In any situation where someone is even talking about suicide or playing with the concept, medical help needs to be brought in quickly and immediately. That can be through help from a loved one, a friend, a suicide hotline or more. In the U.S., for example, depression patients and family and friends can call the National Suicide Prevention Lifeline at 800-273-TALK (800-273-8255) to get trained help. There are even specifically trained counselors for war veterans who are often repeatedly vulnerable to depression based on their conflict experience.

At-Risk Groups

Depression can affect anyone at any time. There are patients in their teens as well as their senior years. The condition does not discriminate based on color, background, religion, age or gender. However, while there may be arguments that women tend to represent more cases, that may very well be because women are culturally able to seek help more often.
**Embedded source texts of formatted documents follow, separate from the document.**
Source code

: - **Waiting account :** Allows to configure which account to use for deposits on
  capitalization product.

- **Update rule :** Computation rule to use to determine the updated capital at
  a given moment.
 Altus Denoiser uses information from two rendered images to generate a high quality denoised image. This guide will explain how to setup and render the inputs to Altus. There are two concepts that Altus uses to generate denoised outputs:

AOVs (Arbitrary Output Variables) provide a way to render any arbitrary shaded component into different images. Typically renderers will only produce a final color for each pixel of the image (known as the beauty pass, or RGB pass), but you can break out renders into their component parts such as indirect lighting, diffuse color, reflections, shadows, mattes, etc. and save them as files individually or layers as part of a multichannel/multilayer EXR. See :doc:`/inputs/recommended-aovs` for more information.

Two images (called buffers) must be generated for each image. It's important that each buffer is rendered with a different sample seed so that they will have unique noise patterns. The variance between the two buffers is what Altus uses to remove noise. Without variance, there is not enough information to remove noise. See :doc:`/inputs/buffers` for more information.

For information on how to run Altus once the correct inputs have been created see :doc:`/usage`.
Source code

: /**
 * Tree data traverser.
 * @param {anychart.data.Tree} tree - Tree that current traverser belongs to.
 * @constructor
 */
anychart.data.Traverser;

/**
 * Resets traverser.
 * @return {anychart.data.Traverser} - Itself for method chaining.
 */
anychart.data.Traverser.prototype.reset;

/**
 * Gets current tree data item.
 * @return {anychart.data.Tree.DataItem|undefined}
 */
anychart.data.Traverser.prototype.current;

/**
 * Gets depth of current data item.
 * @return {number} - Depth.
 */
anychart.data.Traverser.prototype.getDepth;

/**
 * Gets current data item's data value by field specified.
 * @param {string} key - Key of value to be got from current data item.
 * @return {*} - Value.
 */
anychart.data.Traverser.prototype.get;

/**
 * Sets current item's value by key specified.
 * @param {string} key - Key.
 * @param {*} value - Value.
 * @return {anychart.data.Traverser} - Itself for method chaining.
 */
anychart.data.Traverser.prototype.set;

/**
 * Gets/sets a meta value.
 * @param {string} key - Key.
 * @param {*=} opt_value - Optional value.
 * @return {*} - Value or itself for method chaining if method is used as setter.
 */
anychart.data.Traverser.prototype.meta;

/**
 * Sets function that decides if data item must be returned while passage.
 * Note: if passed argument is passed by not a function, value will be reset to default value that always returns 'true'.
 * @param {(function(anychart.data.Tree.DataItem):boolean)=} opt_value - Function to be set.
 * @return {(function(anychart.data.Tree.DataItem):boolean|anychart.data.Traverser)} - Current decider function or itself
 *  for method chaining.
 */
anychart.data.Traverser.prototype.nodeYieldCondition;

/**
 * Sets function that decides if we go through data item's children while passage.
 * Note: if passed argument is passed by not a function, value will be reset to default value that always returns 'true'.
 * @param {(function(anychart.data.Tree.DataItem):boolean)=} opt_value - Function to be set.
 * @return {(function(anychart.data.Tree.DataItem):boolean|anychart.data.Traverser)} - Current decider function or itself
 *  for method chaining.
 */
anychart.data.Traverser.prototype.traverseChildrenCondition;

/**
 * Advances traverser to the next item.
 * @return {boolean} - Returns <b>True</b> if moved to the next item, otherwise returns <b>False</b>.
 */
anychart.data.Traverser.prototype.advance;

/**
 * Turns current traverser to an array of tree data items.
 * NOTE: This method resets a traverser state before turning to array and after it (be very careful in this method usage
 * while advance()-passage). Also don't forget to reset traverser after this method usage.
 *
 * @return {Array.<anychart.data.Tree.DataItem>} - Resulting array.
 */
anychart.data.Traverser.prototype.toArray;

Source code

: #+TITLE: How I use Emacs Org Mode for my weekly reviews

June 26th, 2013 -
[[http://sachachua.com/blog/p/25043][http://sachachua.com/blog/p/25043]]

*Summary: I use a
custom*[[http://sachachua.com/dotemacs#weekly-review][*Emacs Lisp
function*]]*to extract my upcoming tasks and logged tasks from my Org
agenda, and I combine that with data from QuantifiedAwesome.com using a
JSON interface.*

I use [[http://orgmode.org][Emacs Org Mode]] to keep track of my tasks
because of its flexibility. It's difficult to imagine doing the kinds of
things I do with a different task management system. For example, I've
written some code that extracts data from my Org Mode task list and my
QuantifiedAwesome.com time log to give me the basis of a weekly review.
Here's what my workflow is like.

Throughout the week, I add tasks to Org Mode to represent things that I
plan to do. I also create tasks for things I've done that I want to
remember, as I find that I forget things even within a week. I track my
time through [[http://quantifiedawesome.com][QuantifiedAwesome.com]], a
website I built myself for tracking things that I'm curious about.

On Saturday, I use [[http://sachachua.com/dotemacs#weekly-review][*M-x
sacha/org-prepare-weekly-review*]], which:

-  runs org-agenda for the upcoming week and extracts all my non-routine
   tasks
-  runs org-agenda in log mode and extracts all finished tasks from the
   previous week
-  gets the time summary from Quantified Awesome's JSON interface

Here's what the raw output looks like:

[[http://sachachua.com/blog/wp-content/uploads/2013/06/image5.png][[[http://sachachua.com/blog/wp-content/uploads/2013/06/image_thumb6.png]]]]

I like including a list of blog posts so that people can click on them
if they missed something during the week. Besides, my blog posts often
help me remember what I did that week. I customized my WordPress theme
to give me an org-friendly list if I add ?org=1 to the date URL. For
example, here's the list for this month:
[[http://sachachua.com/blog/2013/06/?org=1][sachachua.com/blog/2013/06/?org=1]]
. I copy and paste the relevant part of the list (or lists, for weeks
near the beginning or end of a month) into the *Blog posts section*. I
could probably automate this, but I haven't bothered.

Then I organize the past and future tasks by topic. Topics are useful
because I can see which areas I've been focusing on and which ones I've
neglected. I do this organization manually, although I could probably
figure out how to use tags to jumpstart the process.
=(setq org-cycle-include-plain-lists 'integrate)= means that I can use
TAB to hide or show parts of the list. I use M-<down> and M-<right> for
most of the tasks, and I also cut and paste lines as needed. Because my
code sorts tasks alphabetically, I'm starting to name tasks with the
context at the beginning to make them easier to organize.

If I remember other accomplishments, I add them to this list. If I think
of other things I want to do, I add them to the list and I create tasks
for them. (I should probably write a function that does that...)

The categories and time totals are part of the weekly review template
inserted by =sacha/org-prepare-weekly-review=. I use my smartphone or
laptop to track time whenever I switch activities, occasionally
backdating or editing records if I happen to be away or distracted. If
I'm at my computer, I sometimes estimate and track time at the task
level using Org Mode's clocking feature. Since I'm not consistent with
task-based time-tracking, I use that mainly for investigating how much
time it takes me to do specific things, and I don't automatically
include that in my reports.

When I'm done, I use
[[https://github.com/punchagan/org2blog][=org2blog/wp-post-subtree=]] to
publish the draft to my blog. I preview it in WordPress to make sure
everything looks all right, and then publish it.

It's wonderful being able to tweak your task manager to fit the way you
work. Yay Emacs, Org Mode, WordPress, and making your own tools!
Men are expected to keep their weaknesses hidden, and they often bury their depression in alcoholism, addictive behavior or drugs. Again, there is no distinct case pattern for prediction, but some common triggers appear frequently. These include:

  • A depression disorder that first manifested in childhood or teen years.
  • A chronic past of disorders including personality issues or post-traumatic reactions to severe trauma
  • Alcoholism
  • Drug abuse
  • Having low esteem, being pessimistic about life, or being severely co-dependent on others
  • A chronic disease that has a high risk for fatality or sickness like diabetes, heart conditions or cancer
  • A reaction in patients sensitive to some types of medications, including those considered depressants, sedatives or sleep inducers.
  • Genetic history of family members who have suffered depression in the past.

In Summary

When someone says, “I am depressed,” Who should not ignore it. The mental disorder is extremely serious and should not be ignored. Many depressing quotes in history have romanticized the condition, but there is nothing romantic about suffering from depression. Help, support, medical attention and ongoing treatment can help break the cycle and downward spiral that depression is famous for.